Harvey Scott "Suds" Sutherland (February 20, 1894 – May 11, 1972) was a professional baseball player from 1914 to 1927. He played a portion of the 1921 season in Major League Baseball as a pitcher and outfielder for the Detroit Tigers. Sutherland compiled a 6–2 record and a .407 batting average with the Tigers. He also played for six seasons in the Pacific Coast League as a pitcher for the Portland Beavers (1919-1920, 1922–1923) and Seattle Indians (1924-1925), compiling an 81–84 record and 3.38 earned run average (ERA).

==Minor leagues==
Born in Beaverton, Oregon, Sutherland began his professional baseball career in 1914 with the Baker City Miners of the Western Tri-State League and the Edmonton Eskimos of the Western Canada League. He also played for the Tacoma Tigers in the Northwestern League in 1916 and 1917. During the 1919 and 1920 seasons, he played for the Portland Beavers in the Pacific Coast League. He had the best season of his career in 1920, compiling a 21–17 record with a 2.68 ERA in 45 games.

==Detroit Tigers==
In 1921, he played in major leagues with the Detroit Tigers. Sutherland came to the Tigers during the spring of 1921, just as Ty Cobb was taking over as the team's manager. The 1921 Tigers had a team batting average of .316, but they were in dire need of pitching. Sutherland made his major league debut on April 14, 1921, and compiled a 6–2 record and 4.97 earned run average (ERA) in 13 games, eight as a starter. Sutherland compiled a .407 batting average in 29 at bats.

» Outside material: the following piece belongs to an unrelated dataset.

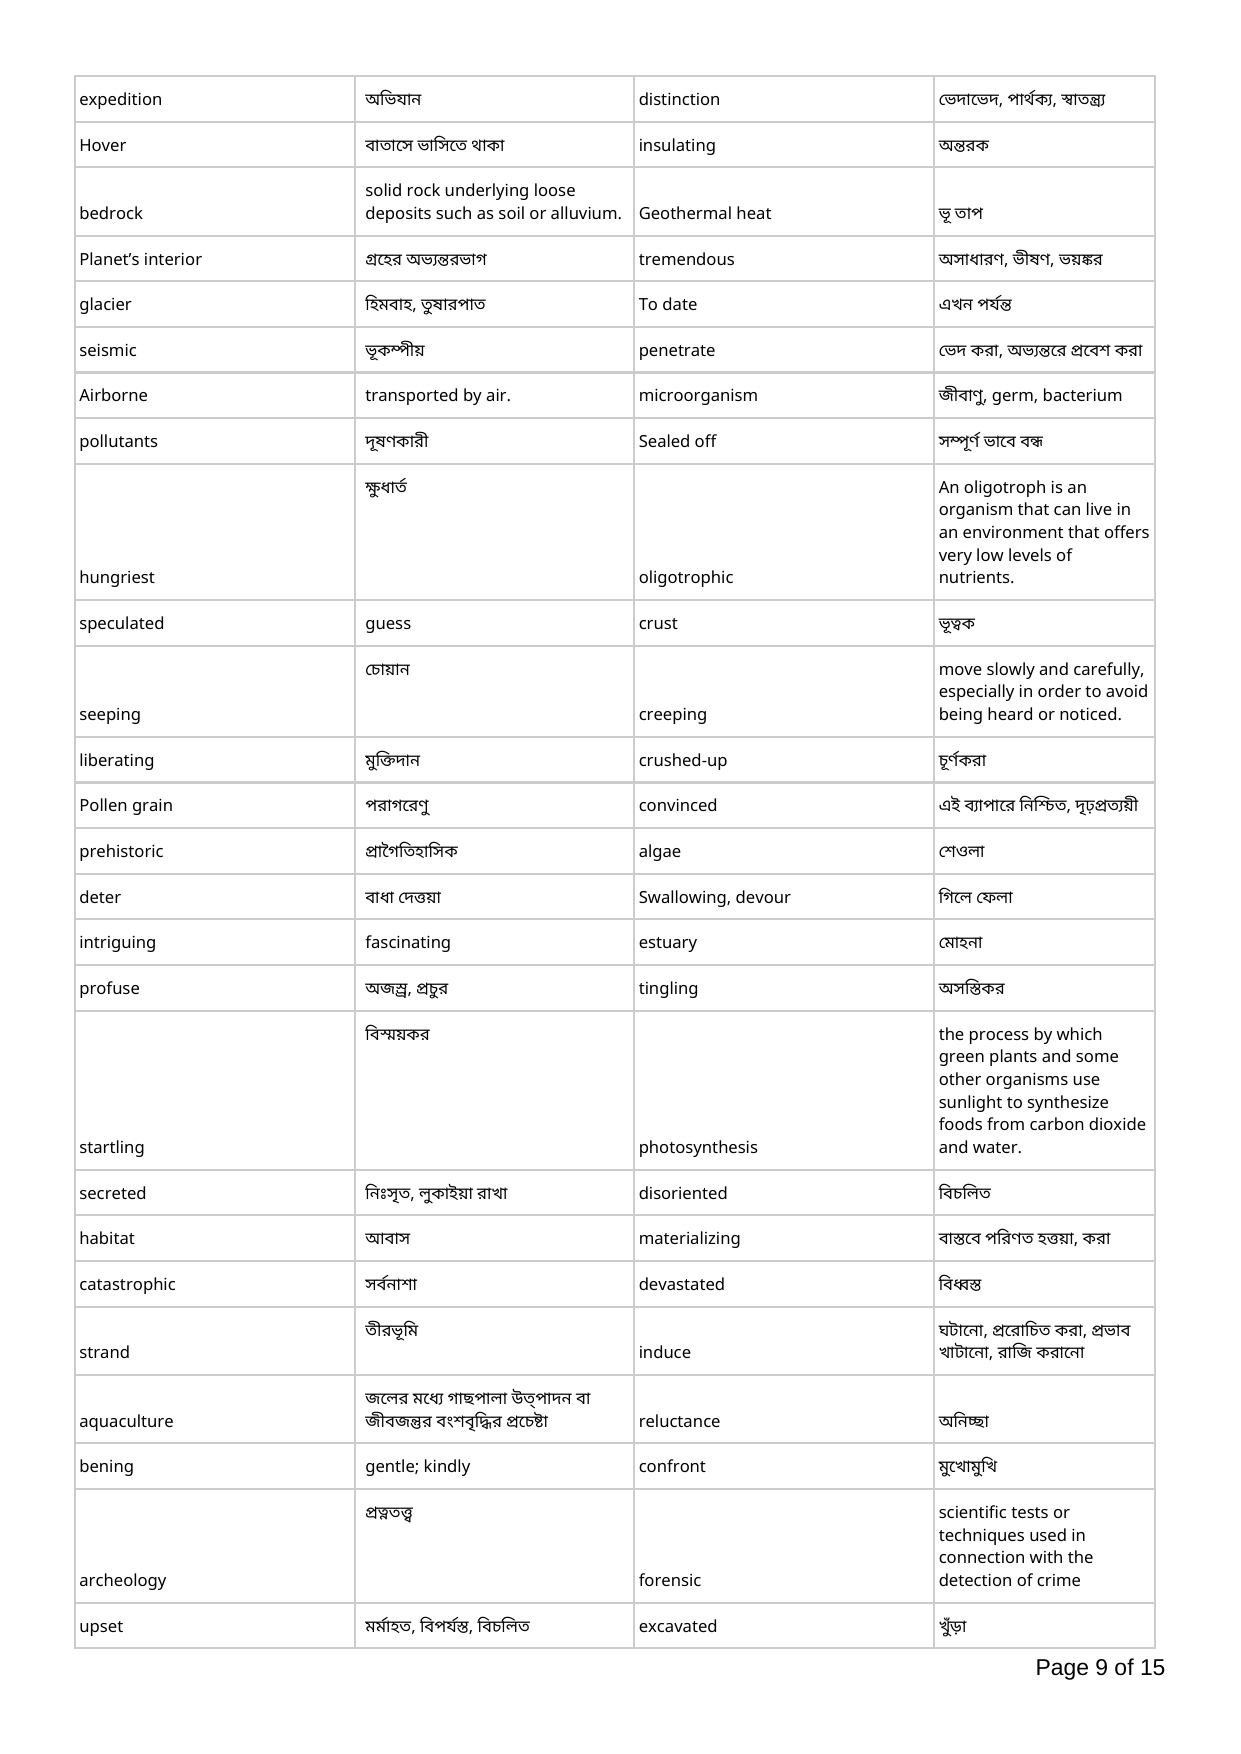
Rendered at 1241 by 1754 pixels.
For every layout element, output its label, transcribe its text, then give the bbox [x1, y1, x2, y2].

On June 12, 1921, Sutherland gave up a long home run to Babe Ruth, with the ball shooting into the upper deck. Cobb ran in from center field and took his anger out on the rookie pitcher. The Tigers' pitching staff gave up six home runs to the Babe during the four-game series with the New York Yankees, with only one of those being given up by Sutherland. Nevertheless, Sutherland took the brunt of Cobb's anger. Even though Sutherland had the team's best win-loss record at 6–2, Sutherland did not thereafter play for the Tigers, or in the major leagues, except for one inning of relief work and a pinch-hitting appearance.

==Return to minors==
After his short stay with the Tigers, Sutherland returned to the Pacific Coast League where he played for the Portland Beavers (1922-1923) and Seattle Indians (1924-1925 and 1927). He pitched a total of six seasons and 221 games in the Pacific Coast League with a combined 81–84 record and 3.38 ERA.

Sutherland died in Portland, Oregon, in 1972 at age 78. He was buried at Pioneer Cemetery in Portland.